Use linspace to initialize a numpy array of 200 alphas, ranging from `.01` to `10`.

In [6]:
import numpy as np
alphas = np.linspace(.01, 10, 200)

alphas.shape
# (200,)

(200,)

Next, initialize the RidgeCV model passing through the list of alphas.

In [33]:
ridge_cv = RidgeCV(alphas = alphas)

Finally call `fit` on ridge_cv, and then call score, passing through the training data.

In [34]:
ridge_cv.fit(X_train_transformed, y_train)
ridge_cv.score(X_train_transformed, y_train)

# 0.5319458627105029

0.5319458627105029

This returns to us the score of the model that performed the best, according to cross validation.  Let's see how this model performs on the test data.

In [36]:
ridge_cv.score(X_test_transformed, y_test)

# 0.44198968565738184

0.44198968565738184

> Note: If we did not previously scale our data, ridge regression will do it for us with a call to `RidgeCV(normalize = True)`.

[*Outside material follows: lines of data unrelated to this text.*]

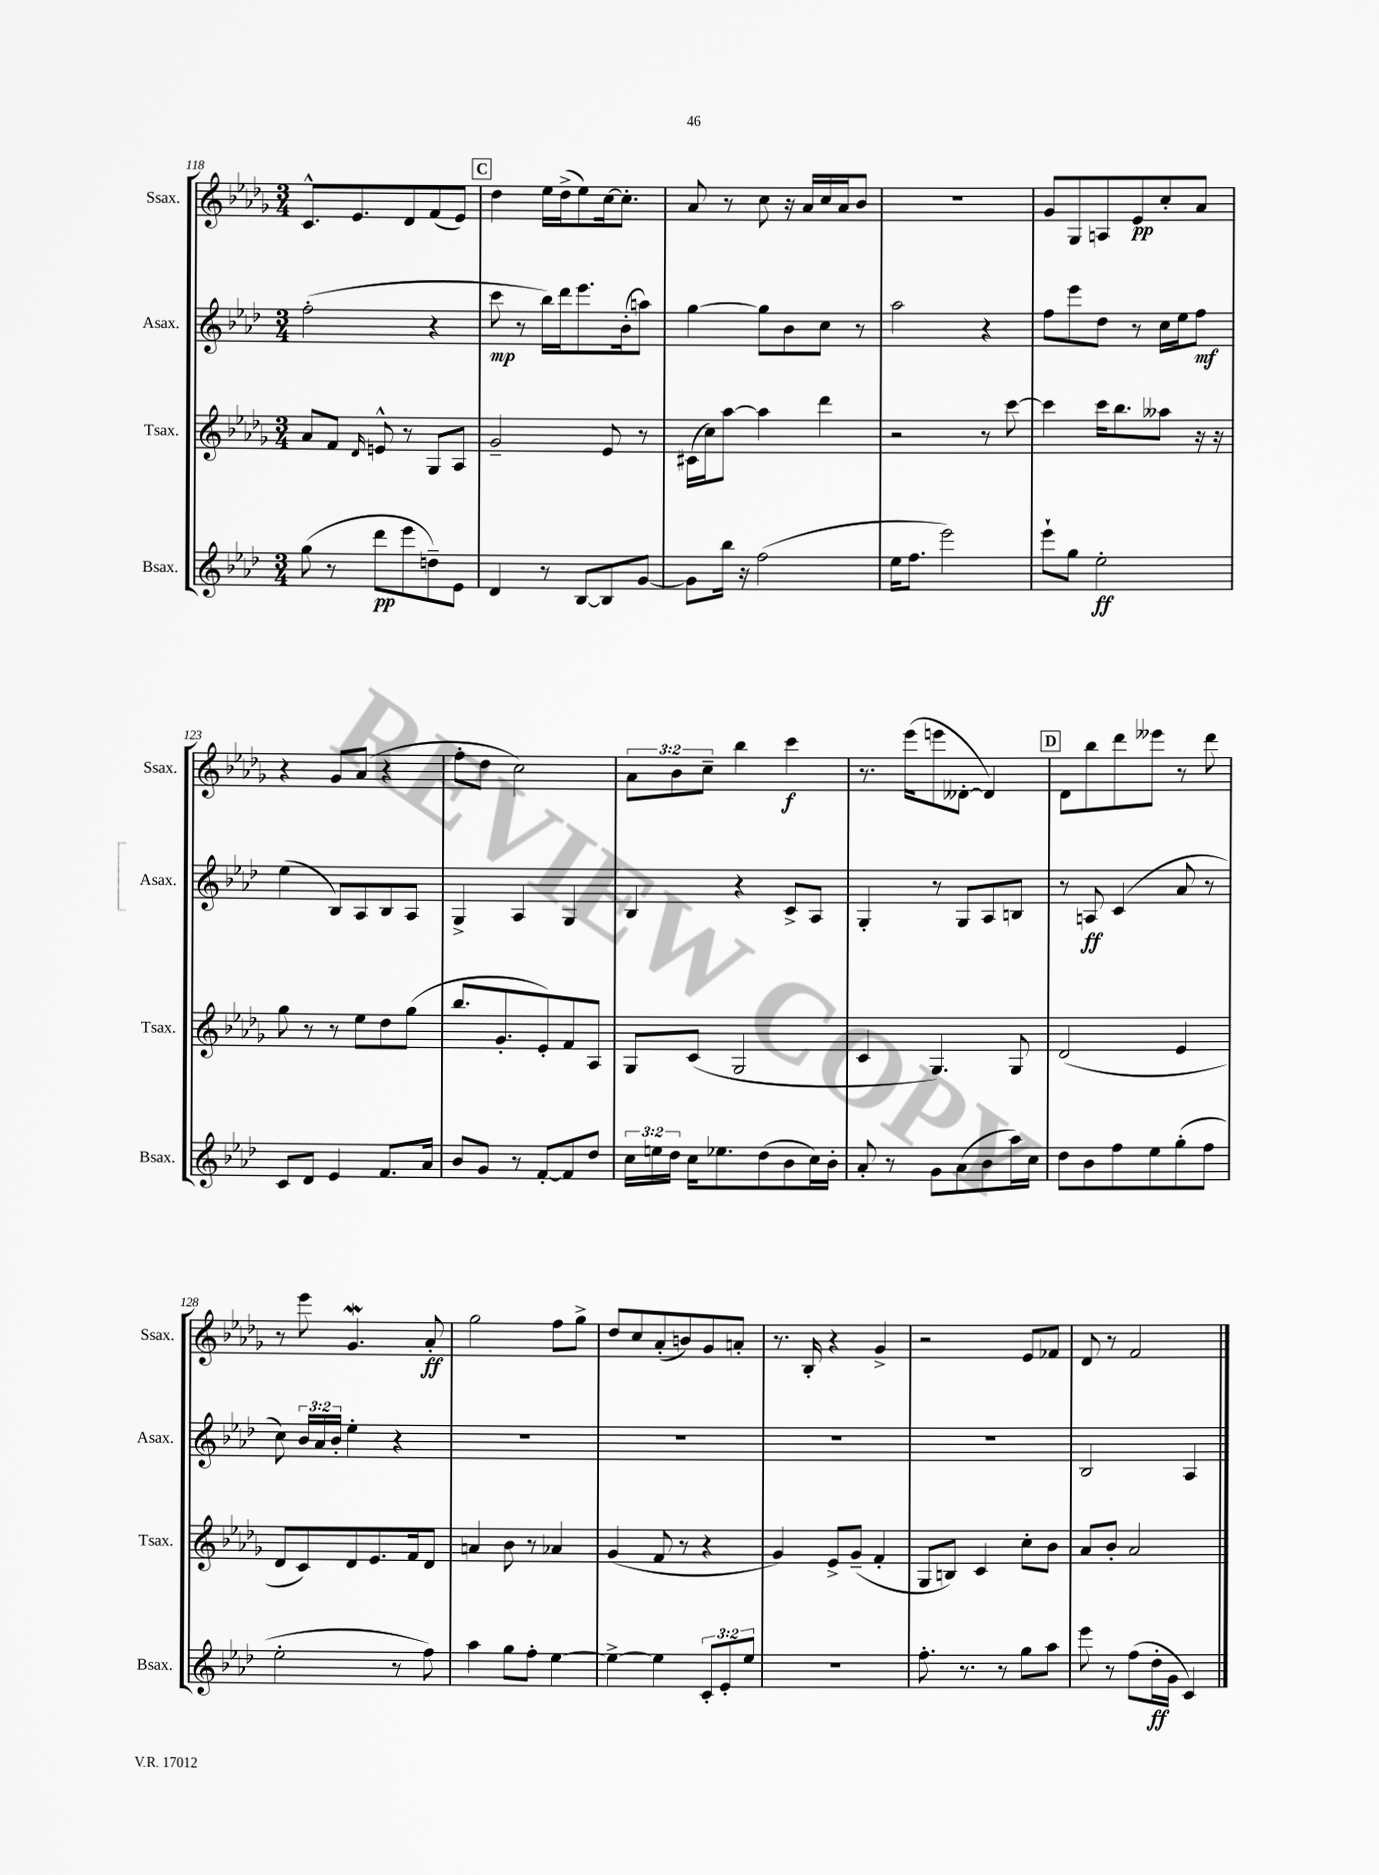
<<
\new StaffGroup <<
\new Staff = "s0" \with { instrumentName = "Ssax." shortInstrumentName = "Ssax." } {
    \clef treble \key des \major \numericTimeSignature \time 3/4 \override Staff.TupletNumber.text = #tuplet-number::calc-fraction-text
    \autoBeamOff c'8.[-^ ees'8. des'8 f'8( ees'8]) |
    \mark \markup { \box "C" } des''4 ees''16[ des''16->( ees''8) c''16~ c''8.]-. |
    aes'8 r8 c''8 r16 aes'16[ c''16 aes'16 bes'8] |
    R2. |
    ges'8[ ges8 a8 ees'8\pp c''8-. aes'8] |
    r4 ges'8[ aes'8]( r4 |
    f''8[-. des''8] c''2) |
    \tuplet 3/2 { aes'8[ bes'8 c''8]-- } bes''4 c'''4\f |
    r8. ees'''16[( e'''8 deses'8]~-. deses'4) |
    \mark \markup { \box "D" } des'8[ bes''8 des'''8 eeses'''8] r8 des'''8 |
    r8 ees'''8 ges'4.\mordent aes'8-.\ff |
    ges''2 f''8[ ges''8]-> |
    des''8[ c''8 aes'8-.( b'8) ges'8 a'8]-. |
    r8. bes16-. r4 ges'4-> |
    r2 ees'8[ fes'8] |
    des'8 r8 f'2 \bar "|." |
}
\new Staff = "s1" \with { instrumentName = "Asax." shortInstrumentName = "Asax." } {
    \clef treble \key aes \major \numericTimeSignature \time 3/4 \override Staff.TupletNumber.text = #tuplet-number::calc-fraction-text
    \autoBeamOff f''2-.( r4 |
    \mark \markup { \box "C" } c'''8\mp r8 bes''16[) des'''16 ees'''8. bes'16-.( a''8]) |
    g''4~ g''8[ bes'8 c''8] r8 |
    aes''2 r4 |
    f''8[ ees'''8 des''8] r8 c''16[ ees''16 f''8]\mf |
    ees''4( bes8[) aes8 bes8 aes8] |
    g4-> aes4 g4 |
    bes4 r4 c'8[-> aes8] |
    g4-. r8 g8[ aes8 b8] |
    \mark \markup { \box "D" } r8 a8\ff c'4( aes'8 r8 |
    c''8) \tuplet 3/2 { bes'16[ aes'16 bes'16]-. } ees''4-. r4 |
    R2. |
    R2. |
    R2. |
    R2. |
    bes2 aes4 \bar "|." |
}
\new Staff = "s2" \with { instrumentName = "Tsax." shortInstrumentName = "Tsax." } {
    \clef treble \key des \major \numericTimeSignature \time 3/4
    \autoBeamOff aes'8[ f'8] \grace { des'16 } e'8-^ r8 ges8[ aes8] |
    \mark \markup { \box "C" } ges'2-- ees'8 r8 |
    cis'16[( c''16) aes''8]~ aes''4 des'''4 |
    r2 r8 c'''8~ |
    c'''4 c'''16[ bes''8. aeses''8] r16 r16 |
    ges''8 r8 r8 ees''8[ des''8 ges''8]( |
    bes''8.[ ges'8.-. ees'8-.) f'8 aes8] |
    ges8[ c'8]( ges2 |
    c'4 ges4.) ges8 |
    \mark \markup { \box "D" } des'2( ees'4 |
    des'8[ c'8) des'8 ees'8. f'16 des'8] |
    a'4 bes'8 r8 aes'4 |
    ges'4( f'8 r8 r4 |
    ges'4) ees'8[-> ges'8]--( f'4-. |
    ges8[ b8]) c'4 c''8[-. bes'8] |
    aes'8[ bes'8]-. aes'2 \bar "|." |
}
\new Staff = "s3" \with { instrumentName = "Bsax." shortInstrumentName = "Bsax." } {
    \clef treble \key aes \major \numericTimeSignature \time 3/4 \override Staff.TupletNumber.text = #tuplet-number::calc-fraction-text
    \autoBeamOff g''8( r8 des'''8[\pp ees'''8 d''8--) ees'8] |
    \mark \markup { \box "C" } des'4 r8 bes8[~ bes8 g'8]~ |
    g'8[ bes''16] r16 f''2( |
    ees''16[ f''8.] ees'''2) |
    ees'''8[-! g''8] ees''2-.\ff |
    c'8[ des'8] ees'4 f'8.[ aes'16] |
    bes'8[ g'8] r8 f'8[~-. f'8 des''8] |
    \tuplet 3/2 { c''16[ e''16 des''16] } c''16[ ees''8. des''8( bes'8 c''16) bes'16]-. |
    aes'8-. r8 g'8[ aes'8( bes'8 aes''16) c''16] |
    \mark \markup { \box "D" } des''8[ bes'8 f''8 ees''8 g''8-.( f''8] |
    ees''2-. r8 f''8) |
    aes''4 g''8[ f''8]-. ees''4~ |
    ees''4~-> ees''4 \tuplet 3/2 { c'8[-. ees'8-. ees''8] } |
    R2. |
    f''8.-. r8. r8 g''8[ aes''8] |
    ees'''8 r8 f''8[( des''16-.\ff g'16] c'4) \bar "|." |
}
>>
>>
\layout { \context { \Score currentBarNumber = #118 } }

Finally, we can view the hyperparameter for the model that performed the best with a call to `alpha_`.  Call this on our `ridge_cv` model.

In [37]:
ridge_cv.alpha_

# 1.2650251256281408

1.2650251256281408

And we can see the coefficients, by calling `coef_`.

In [38]:
ridge_cv.coef_
# array([ -0.39250354,  -9.61825496,  24.63103684,  16.13971359,
#        -30.60423022,  17.07655128,   2.13699152,   4.56567086,
#         36.55650019,   2.51599225])

array([ -0.39250354,  -9.61825496,  24.63103684,  16.13971359,
       -30.60423022,  17.07655128,   2.13699152,   4.56567086,
        36.55650019,   2.51599225])

### Summary

In this lesson, we saw how to train a ridge regression model, and how it compares to our linear regression model.  Because our ridge regression model penalizes parameters with higher coefficients, we first scaled our data using the StandardScaler.  Then, when applying ridge regression we saw that it trained a model with a similar score but with smaller parameters, as assessed by the L2 norm.  

Finally, we saw how we can find the correct value of alpha to balance the bias variance tradeoff.  We did so by initializing RidgeCV with a list of alphas, and then finding the value of alpha that best predicted the validation set according to cross validation.